A thin, curlicue of a man hobbles to the stage at the Bowery Poetry Club, his cane thumping quietly along the floor. He climbs onto the stage and arrives in his seat, at a small table topped with an even smaller stereo. He pulls the microphone toward his face, obscuring it almost entirely. A bright blue New York Rangers beanie hangs on to his head for dear life, his large glasses resting beneath his beady eyes. And then he talks and talks about nothing in particular.
“None of my affairs are secret. That’s why the Guggenheim won’t give me an award,” he says in a high-pitched but gravelly voice that gets choked every so often by a ball of saliva in his throat.
He is Taylor Mead, a downtown New York legend, an actor known for his performances in independent and experimental films from the 1960s (when the independent/experimental film movement as we know it today was just beginning) as well as in the films of Andy Warhol, where he was one of the famed Warhol Superstars. Mead is also a writer of things poetry and non-poetry, which is actually how he first made his mark on the 1950s/1960s counterculture. He and his work are considered to be an important link between the Beat Generation and the downtown New York art and theatre culture which arose around the same time. At 86 years old, Taylor Mead still performs at the Bowery Poetry Club every Monday night for exactly 30 minutes, courtesy of Bowery Arts and Sciences.
He reads poetry. “Now I’m going to read some Emily Dickinson for no reason at all except I can’t understand her….She’s so difficult she must be a genius.”
He talks about seeing Marlon Brando in A Streetcar Named Desire on Broadway in the 1950s.
“His sweat dribbled down the walls of the theatre.”
He reads what he calls a “William Burroughs random choice,” from the back of an old, crumpled mimeographed flyer, the front of which reads ‘The Taylor Mead Show featuring Richard Hell,’ a famed New York musician who is said to have coined the term ‘punk’ in the 1970s.

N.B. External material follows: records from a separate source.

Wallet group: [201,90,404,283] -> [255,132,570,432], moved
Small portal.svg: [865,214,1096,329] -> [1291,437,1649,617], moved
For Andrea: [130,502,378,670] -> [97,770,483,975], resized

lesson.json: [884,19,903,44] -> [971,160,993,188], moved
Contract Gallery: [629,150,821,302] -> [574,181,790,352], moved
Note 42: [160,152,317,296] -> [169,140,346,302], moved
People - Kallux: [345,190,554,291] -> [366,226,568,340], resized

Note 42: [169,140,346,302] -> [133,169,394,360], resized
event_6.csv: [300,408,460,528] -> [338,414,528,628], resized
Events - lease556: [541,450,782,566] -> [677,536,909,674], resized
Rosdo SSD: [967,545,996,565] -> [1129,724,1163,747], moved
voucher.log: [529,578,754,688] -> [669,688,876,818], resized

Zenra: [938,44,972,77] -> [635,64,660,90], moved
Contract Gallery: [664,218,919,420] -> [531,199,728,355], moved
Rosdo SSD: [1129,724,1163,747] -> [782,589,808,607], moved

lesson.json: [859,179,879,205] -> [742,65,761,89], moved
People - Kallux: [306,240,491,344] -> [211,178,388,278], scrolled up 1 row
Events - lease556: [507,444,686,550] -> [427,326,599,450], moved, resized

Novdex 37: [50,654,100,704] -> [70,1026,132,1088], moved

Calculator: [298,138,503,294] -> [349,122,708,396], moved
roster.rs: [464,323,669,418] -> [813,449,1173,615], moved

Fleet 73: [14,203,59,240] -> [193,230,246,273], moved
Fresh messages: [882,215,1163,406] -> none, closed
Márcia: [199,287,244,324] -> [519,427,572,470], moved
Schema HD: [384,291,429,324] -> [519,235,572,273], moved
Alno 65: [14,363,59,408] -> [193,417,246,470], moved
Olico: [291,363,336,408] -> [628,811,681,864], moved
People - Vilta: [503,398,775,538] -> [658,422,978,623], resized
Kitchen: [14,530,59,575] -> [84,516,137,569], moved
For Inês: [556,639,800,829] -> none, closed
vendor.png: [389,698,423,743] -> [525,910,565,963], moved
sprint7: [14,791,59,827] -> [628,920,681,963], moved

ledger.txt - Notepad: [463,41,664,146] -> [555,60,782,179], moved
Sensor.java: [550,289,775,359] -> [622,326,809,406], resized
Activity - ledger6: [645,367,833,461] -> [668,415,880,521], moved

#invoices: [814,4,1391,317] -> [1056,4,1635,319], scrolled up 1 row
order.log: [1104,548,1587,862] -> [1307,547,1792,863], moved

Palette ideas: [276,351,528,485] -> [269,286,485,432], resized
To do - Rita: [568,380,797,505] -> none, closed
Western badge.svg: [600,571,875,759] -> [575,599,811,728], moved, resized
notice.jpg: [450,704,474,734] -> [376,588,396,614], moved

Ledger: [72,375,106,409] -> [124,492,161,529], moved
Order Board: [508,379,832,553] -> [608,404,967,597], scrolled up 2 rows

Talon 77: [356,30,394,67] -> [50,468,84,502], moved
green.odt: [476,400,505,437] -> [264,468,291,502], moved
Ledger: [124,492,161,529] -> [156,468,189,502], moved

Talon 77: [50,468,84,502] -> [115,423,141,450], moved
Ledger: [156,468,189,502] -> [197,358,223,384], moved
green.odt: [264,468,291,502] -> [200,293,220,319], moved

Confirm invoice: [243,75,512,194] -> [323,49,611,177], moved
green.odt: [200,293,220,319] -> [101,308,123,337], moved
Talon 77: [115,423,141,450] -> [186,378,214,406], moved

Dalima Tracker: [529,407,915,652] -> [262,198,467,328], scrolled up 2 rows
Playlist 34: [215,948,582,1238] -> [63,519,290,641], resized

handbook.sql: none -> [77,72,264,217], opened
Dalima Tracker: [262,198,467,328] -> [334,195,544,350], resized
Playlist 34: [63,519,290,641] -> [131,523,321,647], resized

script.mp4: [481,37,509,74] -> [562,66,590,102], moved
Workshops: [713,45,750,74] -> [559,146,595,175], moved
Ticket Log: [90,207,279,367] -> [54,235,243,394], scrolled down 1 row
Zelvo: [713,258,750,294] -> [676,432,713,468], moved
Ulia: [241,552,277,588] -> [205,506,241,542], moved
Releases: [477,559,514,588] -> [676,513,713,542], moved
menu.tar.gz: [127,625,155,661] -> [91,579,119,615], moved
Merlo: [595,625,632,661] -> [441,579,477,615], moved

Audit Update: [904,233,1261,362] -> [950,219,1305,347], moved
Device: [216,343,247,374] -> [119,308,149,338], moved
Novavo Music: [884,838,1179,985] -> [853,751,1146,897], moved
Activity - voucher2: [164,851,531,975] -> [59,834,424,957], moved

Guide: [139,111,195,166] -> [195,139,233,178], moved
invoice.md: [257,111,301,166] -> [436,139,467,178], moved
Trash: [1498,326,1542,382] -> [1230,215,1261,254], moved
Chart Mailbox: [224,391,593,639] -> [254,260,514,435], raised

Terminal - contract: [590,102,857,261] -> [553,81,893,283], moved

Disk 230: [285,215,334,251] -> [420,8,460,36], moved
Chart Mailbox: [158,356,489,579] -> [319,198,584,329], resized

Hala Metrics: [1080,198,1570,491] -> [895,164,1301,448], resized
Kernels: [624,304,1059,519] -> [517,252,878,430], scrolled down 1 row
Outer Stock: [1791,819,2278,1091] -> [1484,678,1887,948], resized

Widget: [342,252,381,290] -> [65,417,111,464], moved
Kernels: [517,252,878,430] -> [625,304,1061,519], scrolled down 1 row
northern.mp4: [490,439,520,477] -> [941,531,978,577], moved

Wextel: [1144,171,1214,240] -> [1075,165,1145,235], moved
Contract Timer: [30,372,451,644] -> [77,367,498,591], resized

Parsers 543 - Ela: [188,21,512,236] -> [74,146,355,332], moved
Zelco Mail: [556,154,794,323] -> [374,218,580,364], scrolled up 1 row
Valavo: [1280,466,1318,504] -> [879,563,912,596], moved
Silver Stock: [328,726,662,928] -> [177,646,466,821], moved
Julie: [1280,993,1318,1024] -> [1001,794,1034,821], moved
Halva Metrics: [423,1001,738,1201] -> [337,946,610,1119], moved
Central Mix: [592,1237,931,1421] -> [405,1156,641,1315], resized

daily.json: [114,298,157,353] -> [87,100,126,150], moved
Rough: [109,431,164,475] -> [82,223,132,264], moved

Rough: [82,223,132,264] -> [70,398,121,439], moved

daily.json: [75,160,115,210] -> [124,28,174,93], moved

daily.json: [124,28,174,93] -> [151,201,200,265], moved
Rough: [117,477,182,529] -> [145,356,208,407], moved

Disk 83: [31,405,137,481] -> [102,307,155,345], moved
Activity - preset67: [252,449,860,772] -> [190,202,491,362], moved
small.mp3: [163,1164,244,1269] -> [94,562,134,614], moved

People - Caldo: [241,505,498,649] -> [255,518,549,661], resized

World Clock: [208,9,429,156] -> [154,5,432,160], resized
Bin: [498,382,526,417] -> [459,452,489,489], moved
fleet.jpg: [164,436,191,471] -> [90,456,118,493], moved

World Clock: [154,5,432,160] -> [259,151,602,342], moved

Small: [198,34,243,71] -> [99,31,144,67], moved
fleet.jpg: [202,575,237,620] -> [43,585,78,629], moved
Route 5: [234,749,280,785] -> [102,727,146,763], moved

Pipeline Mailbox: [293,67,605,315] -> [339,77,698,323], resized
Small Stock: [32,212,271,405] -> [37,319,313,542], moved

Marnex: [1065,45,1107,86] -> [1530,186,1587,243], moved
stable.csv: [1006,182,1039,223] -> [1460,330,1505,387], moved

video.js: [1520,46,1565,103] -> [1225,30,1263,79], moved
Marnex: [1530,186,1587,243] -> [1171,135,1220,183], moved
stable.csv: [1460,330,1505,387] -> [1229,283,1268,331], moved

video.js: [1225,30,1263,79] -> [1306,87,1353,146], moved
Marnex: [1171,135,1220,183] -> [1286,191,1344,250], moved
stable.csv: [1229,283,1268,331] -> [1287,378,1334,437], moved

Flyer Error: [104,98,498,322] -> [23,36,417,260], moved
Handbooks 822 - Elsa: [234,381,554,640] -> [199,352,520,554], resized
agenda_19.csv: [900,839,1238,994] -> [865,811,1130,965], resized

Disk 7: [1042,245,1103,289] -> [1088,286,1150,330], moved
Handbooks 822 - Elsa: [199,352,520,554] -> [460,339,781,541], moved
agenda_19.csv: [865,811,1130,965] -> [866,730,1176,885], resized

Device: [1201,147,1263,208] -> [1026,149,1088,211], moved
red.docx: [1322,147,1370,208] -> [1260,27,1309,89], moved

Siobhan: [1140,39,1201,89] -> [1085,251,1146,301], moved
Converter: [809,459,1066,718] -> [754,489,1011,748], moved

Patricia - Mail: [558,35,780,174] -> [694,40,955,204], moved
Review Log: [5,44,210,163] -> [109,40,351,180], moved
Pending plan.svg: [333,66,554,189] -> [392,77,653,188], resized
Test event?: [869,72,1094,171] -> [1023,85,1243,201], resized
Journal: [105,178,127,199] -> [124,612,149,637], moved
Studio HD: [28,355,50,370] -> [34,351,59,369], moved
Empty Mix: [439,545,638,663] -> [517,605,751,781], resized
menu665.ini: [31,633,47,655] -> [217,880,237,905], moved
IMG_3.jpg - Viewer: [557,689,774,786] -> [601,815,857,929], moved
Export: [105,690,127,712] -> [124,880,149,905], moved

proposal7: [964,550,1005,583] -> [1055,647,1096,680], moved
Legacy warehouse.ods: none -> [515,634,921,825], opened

He tells what he calls ‘a fairy tale,’ pressing play on the tiny stereo to release a fury of chaotic jazz into the microphone as he flips through a series of nonsensical and even primitive drawings in thick black ink, tossing the pages to the floor. He reads, “Nuns operate sex factory out of convent” and “Here’s a guy masturbating. It has nothing to do with the fairy tale.” I laugh out loud.
Unfortunately, very few people laugh with me. Seated behind long white plastic tables, they’re waiting for bingo to begin at 7pm, hosted by well-known drag personas Murray Hill and Linda Simpson. While Mead speaks, they’re talking, texting, eating sandwiches brought in from outside. They look at each other and raise their eyebrows, wondering who is this little old man telling dirty jokes onstage. I want to tell them to stop and listen, even just for a little while, to give him a chance instead of dismissing him entirely. I wouldn’t have known about him at all, either, if it wasn’t for Penny Arcade who said he was a genius and I should go see him. Before I get a chance to say anything, though, he opens his own mouth.
“THIS ISN’T BINGO SHMINGO. SHUT UP.” And they do.
He continues. “Is it time for my dirty poem yet?” he asks the man in the sound booth.
“Yes, I think it is,” the man says, his voice full of appreciation and good humor.
Mead begins to read, saying the poem was lovingly plagiarized by Allen Ginsberg. I am agog that he can even utter such a relationship in a sentence, but I try to listen anyway.
“A whispering rapist roundabout midnight…”
But before he finishes people begin talking again and he stops reading. “Oh fuck it, it’s too dirty,” he says. Shortly thereafter he hobbles offstage and sits in “his spot” at the edge of the bar. A beer is there waiting for him.
I go and sit with him. I don’t really know what I’m going to say when I first sit down, but then I ask about the poem he was going to read. “It’s my dirty poem,” he says. Sometimes the audience listens and sometimes they don’t, he says. Tonight, though, they weren’t worthy of his poem. He chuckles quietly. “Maybe it’s because of Christmas.”